Nayla menatap suaminya dengan air mata menetes, tapi kali ini bukan karena sedih—melainkan karena bahagia.
Sesampainya di Jakarta, keluarga Al sudah menunggu di kediaman mereka. Ibunda Al yang semula menolak Nayla kini menangis melihat cucu pertamanya. Pak Faisal, ayah Nayla, juga hadir, langsung memeluk putrinya erat.
“Kamu sudah jadi ibu sekarang, Nayla. Ayah bangga padamu.”
Tangis pecah, bukan karena luka masa lalu, tapi karena pelukan hangat yang akhirnya kembali menyatukan semua.
Beberapa hari setelah kepulangan Nayla dan Al ke Indonesia, keluarga besar Al dan Nayla mempersiapkan acara aqiqah dan penyambutan dengan penuh sukacita.
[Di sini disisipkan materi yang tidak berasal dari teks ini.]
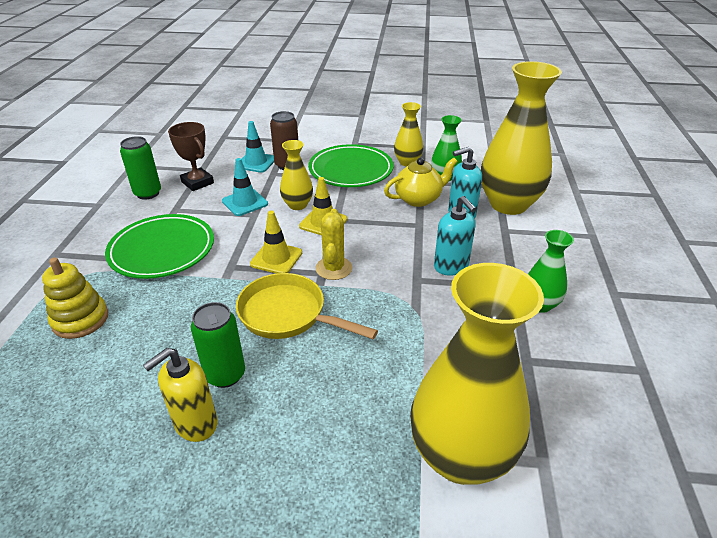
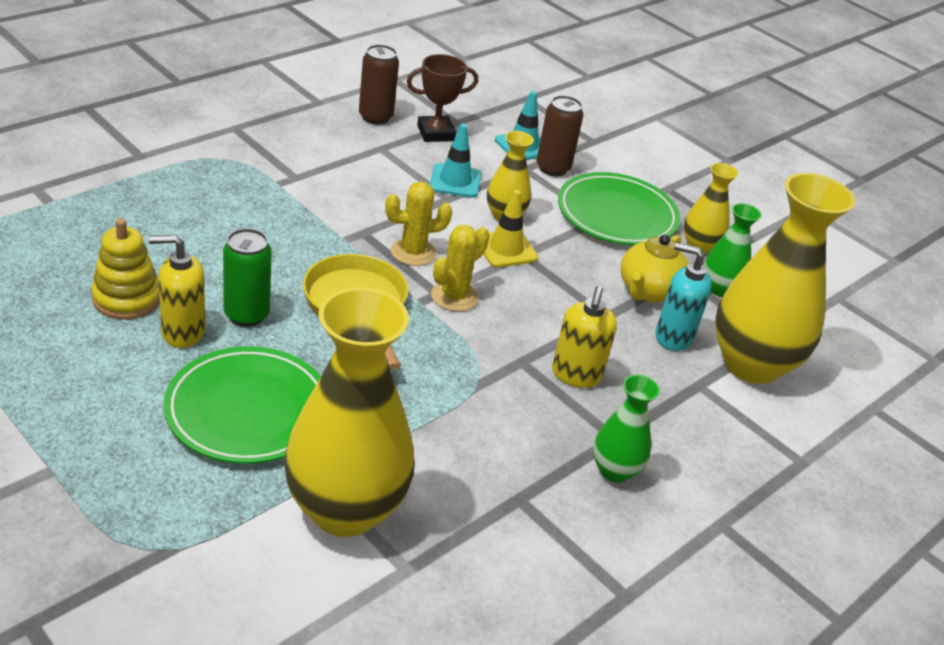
camera: 35 degrees right, 0 degrees up
(80, 319) = (193, 196): yellow stacking toy -> yellow stacking toy (127, 299)
(148, 193) = (375, 117): green can -> brown can
(162, 250) = (323, 179): green plate -> green plate (248, 411)
(197, 182) = (436, 133): brown trophy -> brown trophy turned 75 degrees clockwise
(276, 258) = (413, 252): yellow traffic cone -> yellow cactus
(418, 199) = (648, 291): yellow teapot -> yellow teapot turned 105 degrees clockwise
(451, 267) = (576, 375): turquoise soap dispenser -> yellow soap dispenser

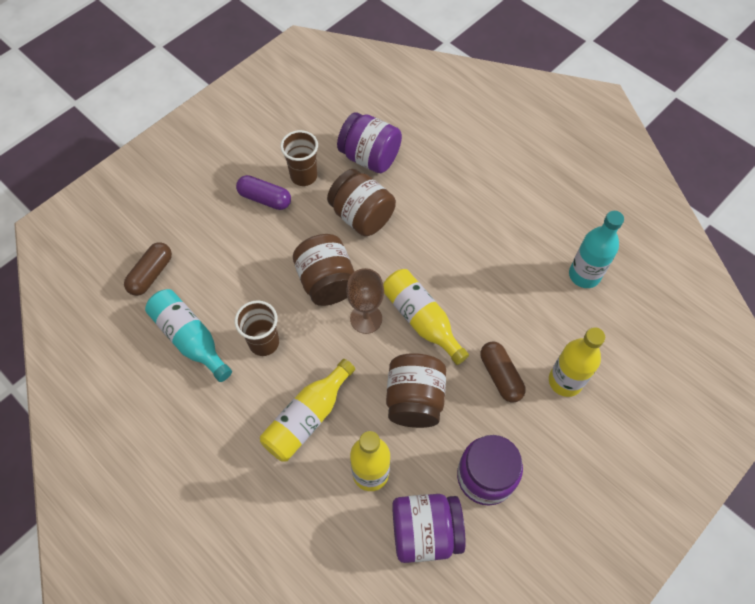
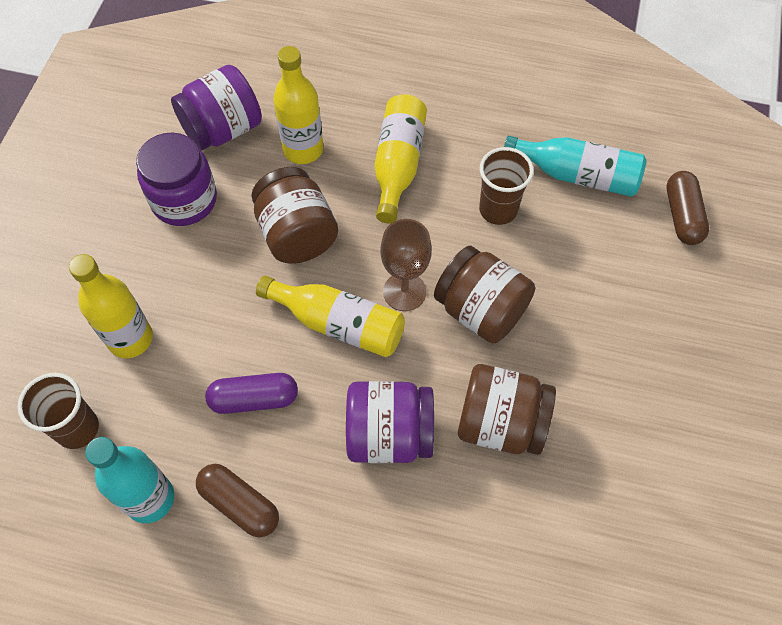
camera: 150 degrees right, 0 degrees up
(265, 199) = (643, 378): purple capsule -> purple capsule (254, 399)
(304, 176) = (622, 442): brown cup -> brown cup (77, 428)
(370, 157) = (556, 529): purple jar -> purple jar (389, 434)
(500, 376) = (211, 306): brown capsule -> brown capsule (240, 504)

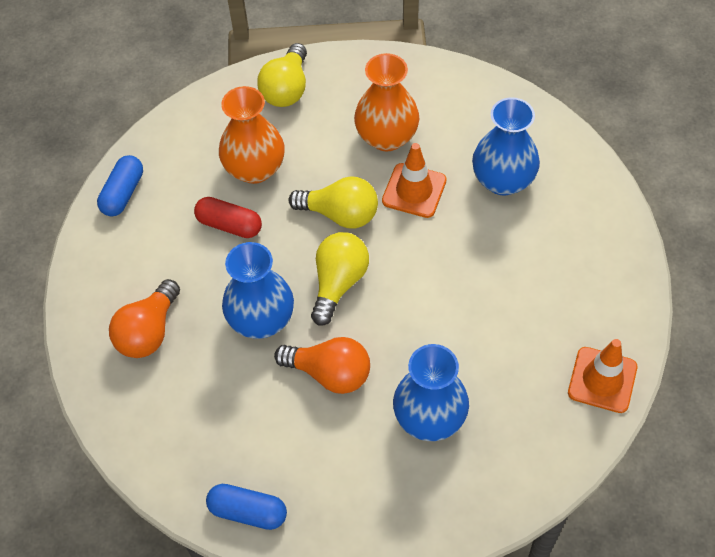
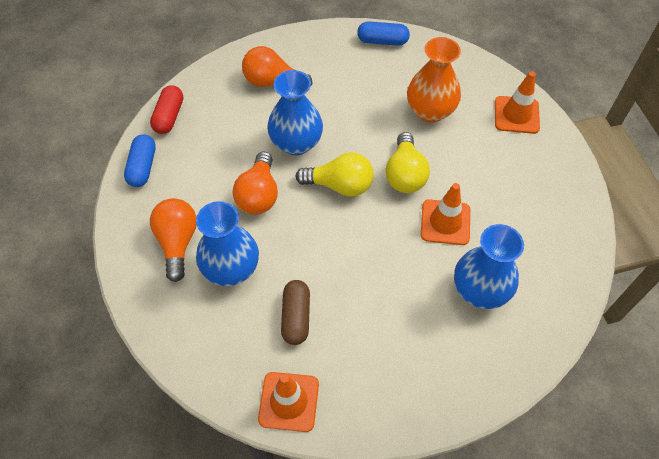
camera: 75 degrees right, 0 degrees up
(229, 225) = (373, 107): red capsule -> red capsule (169, 116)
(286, 89) = (516, 115): yellow light bulb -> orange traffic cone
(379, 476) = (177, 242): none -> orange light bulb
(386, 137) = (494, 193): orange vase -> none
(504, 357) = (296, 317): none -> brown capsule

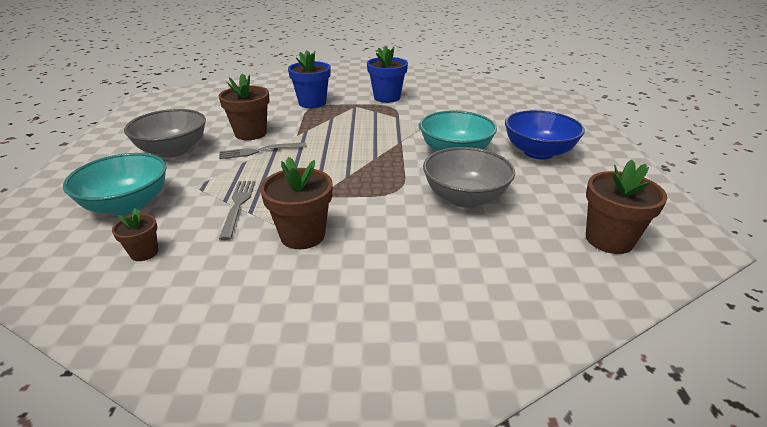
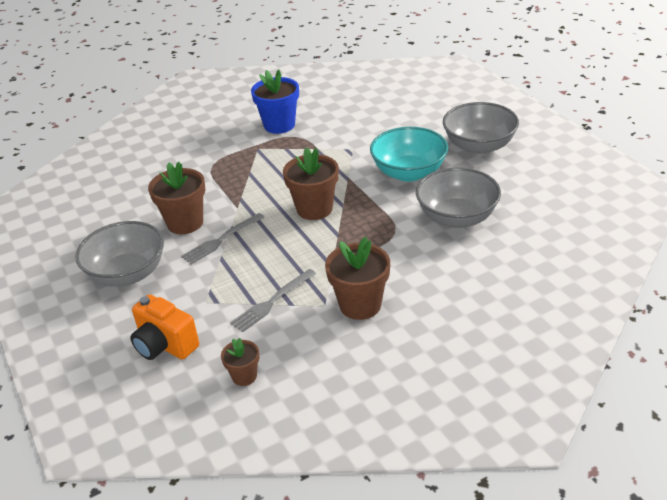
camera: 25 degrees left, 5 degrees up
(127, 205) = (165, 345): turquoise bowl -> orange camera
(238, 205) = (271, 302): grey fork -> grey fork turned 105 degrees counterclockwise
(312, 103) = (205, 160): blue flower pot -> none
(538, 152) = (479, 146): blue bowl -> grey bowl
(609, 239) = (587, 213): brown flower pot -> brown flower pot (314, 209)

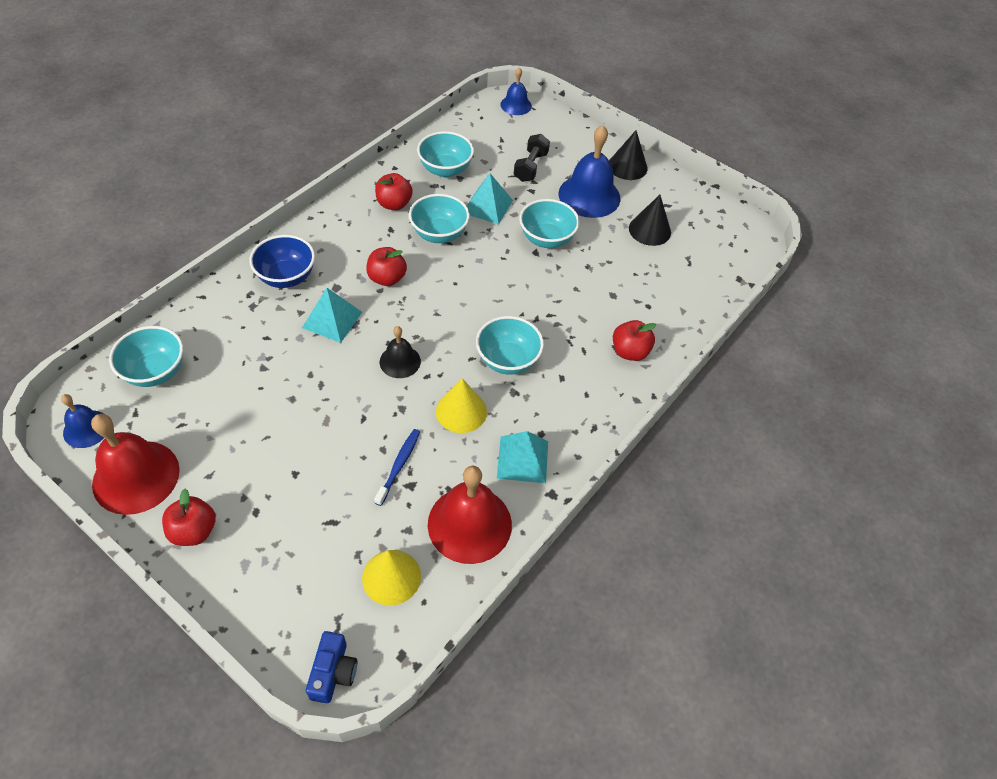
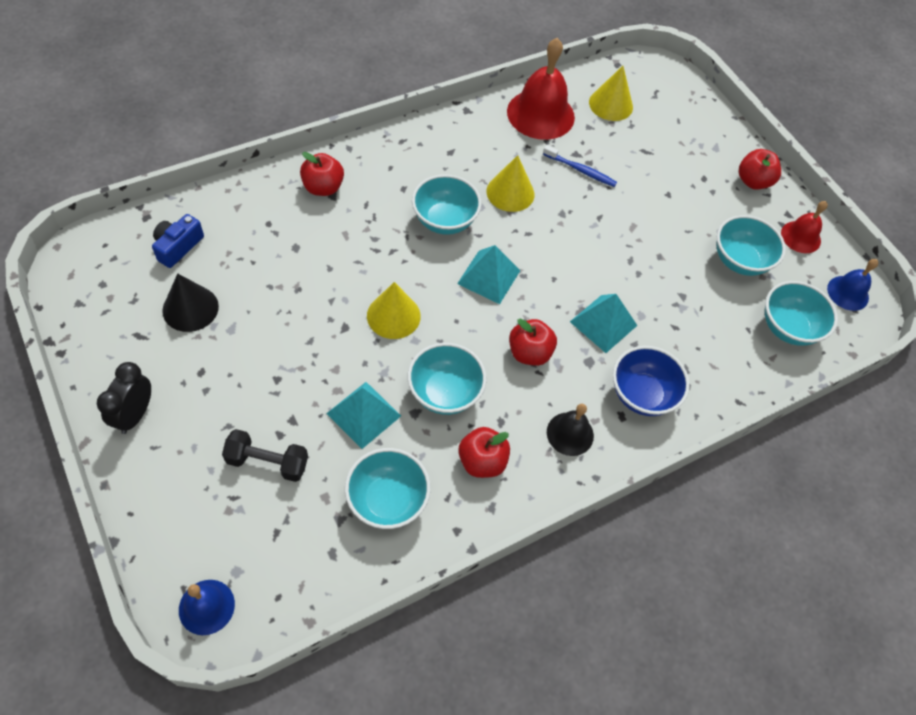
camera: 160 degrees left, 5 degrees up
(136, 476) = (800, 237): red bell -> red bell, size x0.55
(333, 672) = (664, 72): blue camera -> blue camera (178, 247)
(399, 465) = (580, 170): blue toothbrush -> blue toothbrush turned 105 degrees counterclockwise
(400, 361) = (548, 255): black bell -> black bell (570, 433)
(505, 271) = (393, 316): none -> yellow cone
(522, 459) = (476, 140): turquoise pyramid -> turquoise pyramid (489, 277)
(530, 167) = (267, 462): black dumbbell -> black dumbbell turned 60 degrees clockwise
(546, 239) = (321, 340): turquoise bowl -> turquoise bowl (739, 261)
(589, 196) = (224, 384): blue bell -> none
(627, 166) = (135, 415): black cone -> black clock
Lokasi dipilih di aula utama milik yayasan pendidikan Islam yang didirikan Al, tempat ia juga menjadi ustadz. Suasana pagi itu syahdu—dihiasi hiasan sederhana namun elegan, dengan sentuhan putih dan emas, serta aroma wangi kayu manis dan bunga melati yang menyambut para tamu.
Pak Faisal dan istri tampak sibuk menyambut tamu dari kalangan keluarga dan sahabat lama Nayla. Sementara itu, keluarga besar Al, termasuk ibunda yang semula bersikap dingin, kini sibuk menggendong cucu pertamanya dengan penuh kasih.
Saat acara dimulai, Al menggendong Raihan yang dibalut kain putih bersih. Ia melantunkan doa aqiqah dengan suara tenang dan penuh khidmat. Tamu-tamu yang hadir tersentuh mendengar lantunan doa dari seorang ayah yang juga seorang ustadz, yang jelas-jelas sangat mencintai keluarganya.
Nayla duduk di samping Al, mengenakan gamis anggun berwarna pastel dengan hijab senada. Matanya berkaca-kaca melihat semua orang menerima dirinya dengan hangat. Ia menggenggam tangan Al erat, merasa benar-benar kembali ke rumah, bukan hanya secara fisik, tapi juga dalam makna yang sesungguhnya.
Usai doa, tamu-tamu diberi kesempatan menimang bayi Raihan, dan makanan prasmanan khas Timur Tengah serta masakan Betawi disajikan. Beberapa santri Al bahkan mempersembahkan nasyid untuk menyambut bayi dan ibunya.
Di akhir acara, Al berdiri dan berkata di hadapan semua:
“Ini istri saya, Nayla. Ibu dari anak saya, Raihan. Jangan nilai seseorang dari masa lalunya. Yang penting adalah bagaimana ia memilih untuk berubah dan melangkah hari ini. Saya bersaksi, dia wanita yang kuat, dan saya bangga menjadi suaminya.”
Tepuk tangan menggema. Nayla menunduk haru, lalu menatap Al sambil berbisik,
“Terima kasih… sudah membuatku merasa layak dicintai.”